• THE TASK
Everything in the listing should be transcribed exactly, apart from the pictures.
▼
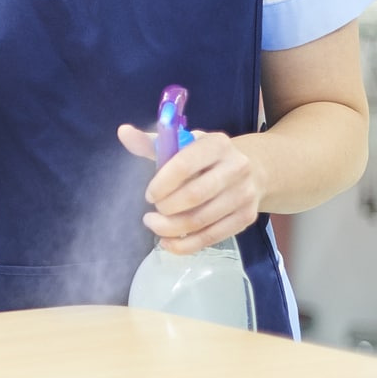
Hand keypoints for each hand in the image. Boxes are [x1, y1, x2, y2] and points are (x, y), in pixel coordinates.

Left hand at [117, 124, 264, 254]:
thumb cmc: (205, 157)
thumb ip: (150, 143)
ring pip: (202, 220)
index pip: (185, 164)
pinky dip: (186, 245)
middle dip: (166, 208)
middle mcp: (236, 167)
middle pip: (195, 195)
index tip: (149, 194)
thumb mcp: (181, 144)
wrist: (253, 170)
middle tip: (150, 213)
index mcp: (217, 144)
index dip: (162, 183)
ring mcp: (244, 194)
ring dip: (171, 228)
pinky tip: (168, 242)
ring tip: (154, 225)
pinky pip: (212, 237)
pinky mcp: (246, 217)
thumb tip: (123, 132)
▲
• REPLY
Hand keypoints for each hand in the image. Boxes are [x1, y1, x2, y2] and points are (x, y), in pixel coordinates.

Left hand at [117, 124, 264, 254]:
thumb cmc: (205, 157)
thumb ip: (150, 143)
ring pip: (202, 220)
index pip: (185, 164)
pinky dip: (186, 245)
middle dip: (166, 208)
middle mcp: (236, 167)
middle pip: (195, 195)
index tip: (149, 194)
thumb mcp: (181, 144)
wrist: (253, 170)
middle tip: (150, 213)
index mcp: (217, 144)
index dip: (162, 183)
ring mcp: (244, 194)
ring dip: (171, 228)
pinky tip: (168, 242)
ring tip: (154, 225)
pinky pip: (212, 237)
pinky mcp: (246, 217)
thumb tip: (123, 132)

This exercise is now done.